During their visit to Little Rock Air Force Base last week, Sen. Mark Pryor and Rep. Tim Griffin didn’t exactly panic when they discussed future cuts with military leaders, although Pryor and Griffin conceded the Jacksonville base will lose some C-130s and personnel as billions of dollars are cut from the military budget in the next decade.
Not only will the military lose substantial funding, but so will almost every federal department and agency. The government may not be able to pay its bills after March if Republicans and Democrats don’t address our fiscal crisis.
Pentagon officials have warned Congress that the budget impasse will hurt the military’s readiness and ability to plan for the future. Flight times have already been reduced 20 percent, civilian hiring frozen and nonessential procurement and travel eliminated.
The Pentagon says Washington’s “budget gymnastics” have compromised national security, forcing the military to prepare for a fiscal cliff of its own, even if sequestration is still just a threat.
The military could lose $54.6 billion from this year’s $530 billion budget and hundreds of billions more for a decade if the stalemate continues.

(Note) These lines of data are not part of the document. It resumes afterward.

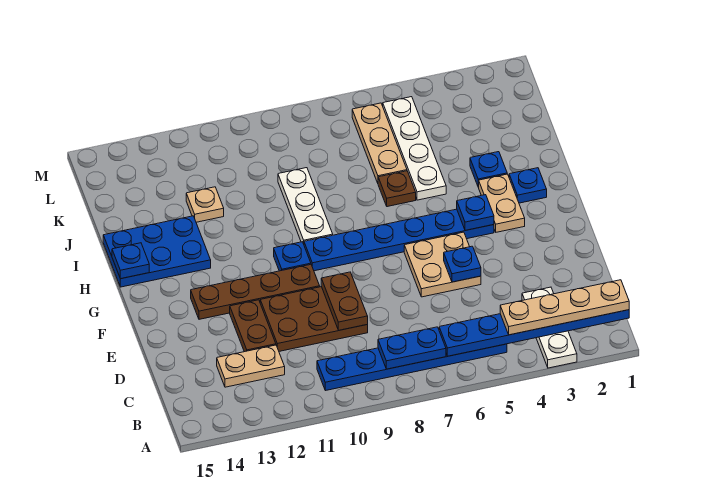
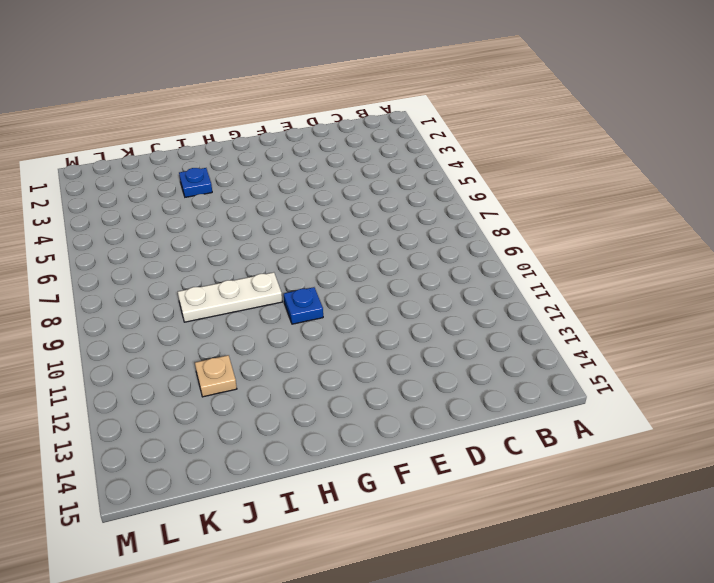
none -> white 1x3 plate [522,287,577,368]
none -> blue 1x6 plate [317,344,507,391]
none -> tan 1x2 plate [217,345,285,387]

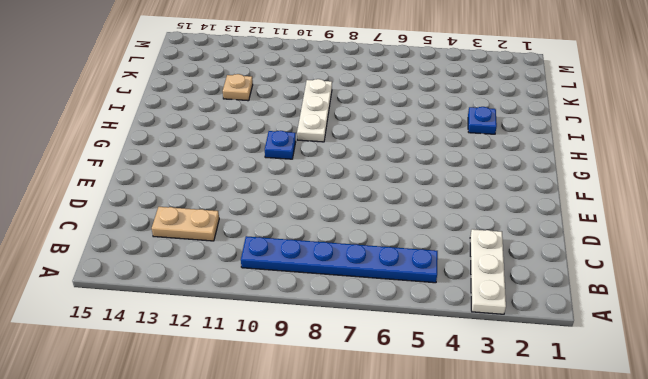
none -> brown 2x3 plate [260,287,368,351]
none -> brown 1x2 plate [230,300,276,352]
none -> tan 2x2 plate [404,232,481,297]

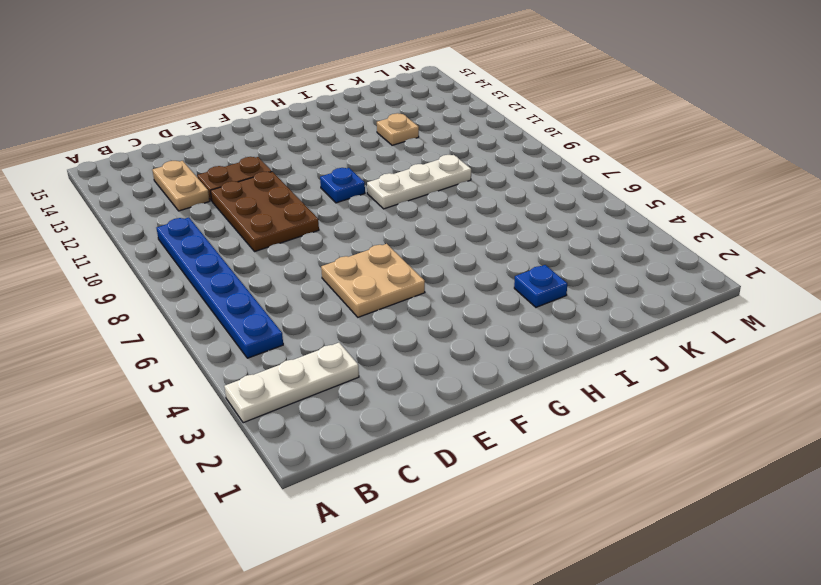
none -> brown 1x4 plate [191,264,320,319]
none -> tan 1x2 plate [479,174,525,232]
none -> blue 1x6 plate [304,209,494,271]

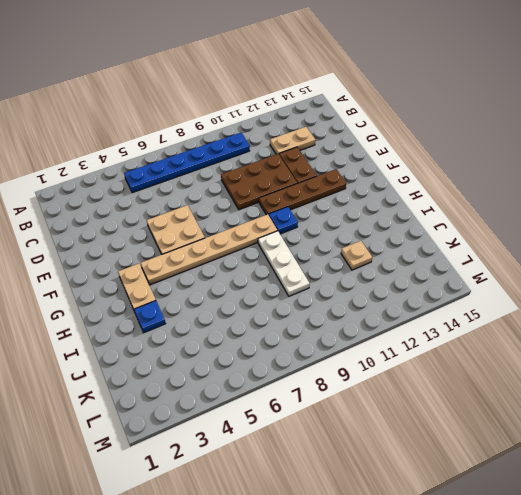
tan 1x6 plate [141,214,277,285] -> blue 1x6 plate [304,209,494,271]
none -> white 1x3 plate [522,287,577,368]
none -> blue 1x1 plate [509,168,547,203]
none -> blue 2x3 plate [103,216,211,287]

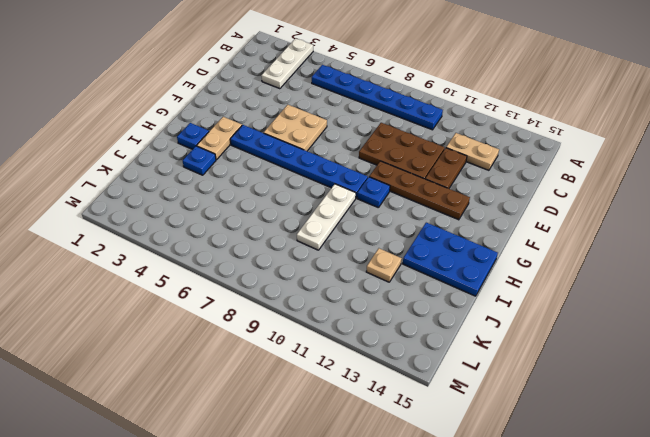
none -> white 1x4 plate [383,97,446,200]
none -> brown 1x1 plate [378,171,416,207]
none -> tan 1x3 plate [352,103,407,183]

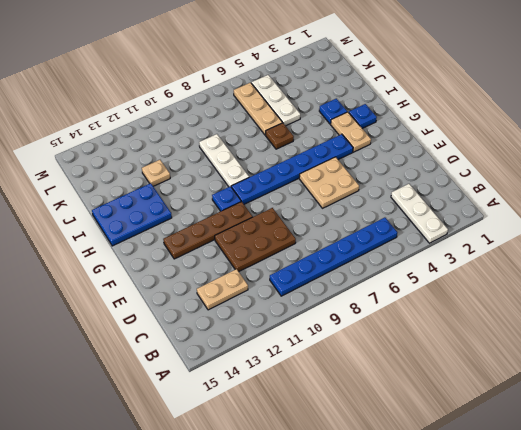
white 1x3 plate [251,75,300,126] -> white 1x4 plate [383,97,446,200]
none -> brown 1x2 plate [230,300,276,352]
none -> blue 1x6 plate [439,310,629,356]
none -> blue 1x2 plate [378,327,446,369]

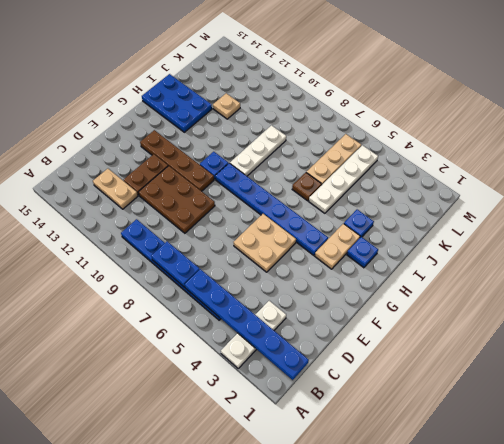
none -> brown 1x2 plate [321,272,368,330]
none -> blue 1x1 plate [444,246,481,282]
none -> blue 1x1 plate [457,195,494,230]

The White House and Congress only temporarily avoided the fiscal cliff on New Year’s Eve, but there will be more budget cuts in March, especially if there’s no deal on raising the debt ceiling. The Pentagon needs to know how much to cut so it can keep airplanes in the air and troops fully equipped for battle.
Prudent voices in Washington are nervous about the next fight over the national debt limit and sequestration, which could harm the military and our national security and hold up checks to military personnel and government contractors, as well as Social Security recipients and Medicare and Medicaid beneficiaries and others depending on the government.
The so-called fiscal cliff may be a metaphor for our nation’s financial problems, but this is what political brinkmanship looks like: The government will soon lack the ability to issue checks and will have to send out IOUs instead.
Republicans had championed the idea of forced spending reductions, but not so much lately. Rep. Griffin and other budget cutters in Congress thought they could reduce military spending and other domestic programs across-the-board by 9.4 percent. These forced cuts, called sequestration in Washington lingo, would mean more than $1 trillion eliminated from the military budget over the next decade.
Air Force Secretary Michael Donley said last week that sequestration “will have an immediate and negative impact on Air Force readiness” because of reduced flying hours and scaled back operations. Cutbacks in the past have resulted in “a hollow force, one that looks good on paper but lacks the resources to adequately train, maintain or keep up with emerging technology.”
Defense Secretary Leon Panetta and others in the Pentagon say the budget cuts will make it more difficult for the military to function as a first-rate fighting force.
Last year, the Air Force eliminated 30,000 positions and retired nearly 1,900 aircraft. According to Donley, the size of the Air Force will bottom out at 329,000, the smallest force since the service started in 1947.
The economy is bound to improve and all the cuts planned for Little Rock Air Force Base may never happen. There is also talk of budgeting in 36 more C-130s around the country. Perhaps the Jacksonville base could retain at least a dozen of them, especially if the Avionics Modernization Program is revived, which would keep hundreds of older C-130s flying for another generation. The AMP program costs $7 million per plane, which is a bargain, considering the new C-130Js cost about $65 million each.
The C-130Js are expensive, which is why the Air Force has been slow incoporating them into the cargo fleet. About a third of the 80 C-130s on base are Js, although a few more are on order.
As Donley pointed out last week, “The latest modernization of the C-130 fleet began in 1999, but at the current rate, only 42 percent will have been replaced with the new J-model by 2019 — 20 years later.”
Deep cuts will make the Air Force transport fleet less effective. That’s why Sen. Pryor and Rep. Griffin think such plans may be a bit hasty. Griffin says Congress should approve the proposed cuts, but if Washington runs out of money, that may be academic. In any event, each congressional delegation will then fight to defend its own military bases until the money runs out. “In the end, these are military decisions,” Pryor told us.
Still, Little Rock Air Force Base towers over most others in its record of accomplishment in wars and humanitarian efforts. It should be spared major cuts as the budget fight resumes in Washington.